Malaysia stock market and companies daily report (September 05, 2014)

September 5, 2014, Friday, 05:38 GMT | 00:38 EST | 09:08 IST | 11:38 SGT
Contributed by Shares Investment


Axis REIT Aims To Surpass RM2b Mark

-  With the acquisition of its five new properties, for RM472 million this year, the Managers of Axis REIT expects the value of the REIT to surpass the RM2 billion mark.

-  CEO Datuk Stewart LaBrooy mentioned that he expects the five properties to yield an additional RM0.021 per annum to its FY15 income distribution per unit (DPU).

-  In 1H14, Axis REIT posted a 2 percent year-on-year drop in net profit of RM44.3 million and a 16.5 percent year-on-year increase in DPU of RM0.106.

Significance: Axis REIT’s manager has once again assured investors that they do not buy real estate for the sake of growing and held back from acquiring real estate in 2013 where the market was overheated and asset prices were inflated with low yields. Moving on, Axis REIT aims to surpass the US$1 billion mark, as only then it will be able to attract the interest of foreign investors and funds.


Digistar To Acquire 70% Stake In Protecs

-  Digistar Corporation’s wholly-owned subsidiary, Digistar Holdings will acquire 350,000 ordinary shares of RM1 each, representing a 70 percent stake in Protecs A & A CMS.

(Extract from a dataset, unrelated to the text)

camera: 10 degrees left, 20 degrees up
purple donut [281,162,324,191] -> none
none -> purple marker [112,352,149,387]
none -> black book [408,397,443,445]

-  The proposed acquisition will give the firm immediate access to the customer base of Protecs in the central monitoring system (CMS) business, providing new business opportunity for the company.

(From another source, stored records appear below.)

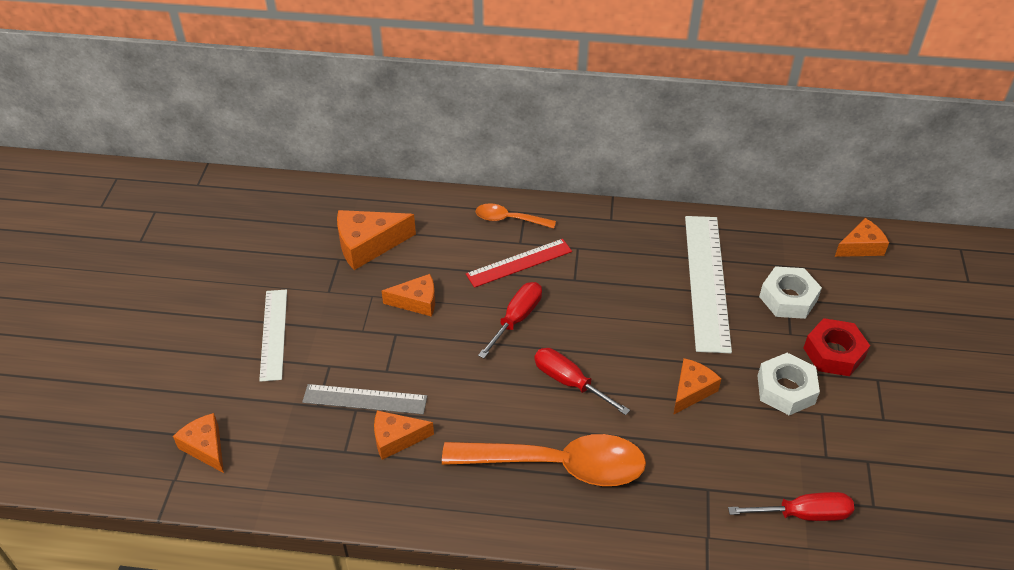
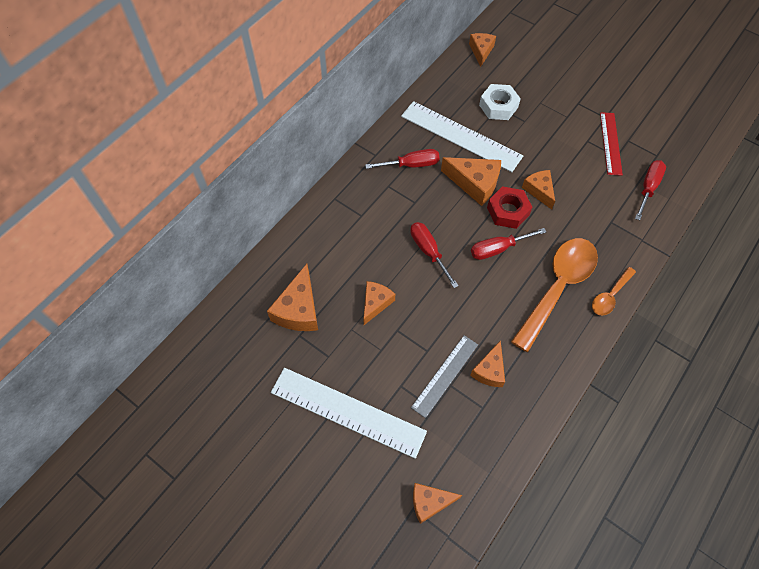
camera: 60 degrees left, 15 degrees up
white ruler [259,289,287,382] -> white ruler [271,368,427,459], size x1.64
red ruler [466,239,572,288] -> red ruler moved to [600,112,623,176]
orange spoon [476,203,556,228] -> orange spoon moved to [592,267,636,316]
white nut [758,353,820,415] -> none
red nut [803,318,870,376] -> red nut moved to [487,186,532,229]
none -> red screwdriver [365,149,440,169]
none -> orange cheese [441,157,501,206]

-  The firm is looking to acquire another two to three CMS providers to increase its customer base, with a target to hit 500,000 subscriptions in five years.

Significance: Management stated that the security services business is poised to be the group’s main growth driver in the coming years. The company is also expected to turn around next financial year, with expectations of significant improvement in revenue after the completion of its property development, The Heritage hotel.


Pos Malaysia Plans 150m CAPEX For FY15

-  Pos Malaysia plans to spend more than RM150 million as capital expenditure (CAPEX) for the financial year ending 31 March, 2015. The funds will be channelled new areas of postal services, information communication technology infrastructure, upgrading post offices and acquiring new vehicles.

-  The national postal company will soon launch a new parcel locker service and also set up an app for the service.

-  The group is said to be working to mitigate the drop in sales in the mail segment with “innovative ideas”, such as ads mail and direct mail. Growth in the online purchases business will also be beneficial for the group.

Significance: Management expects earnings growth to be sustained in FY15 and seeks to contain rising operation costs through better productivity in its business operations.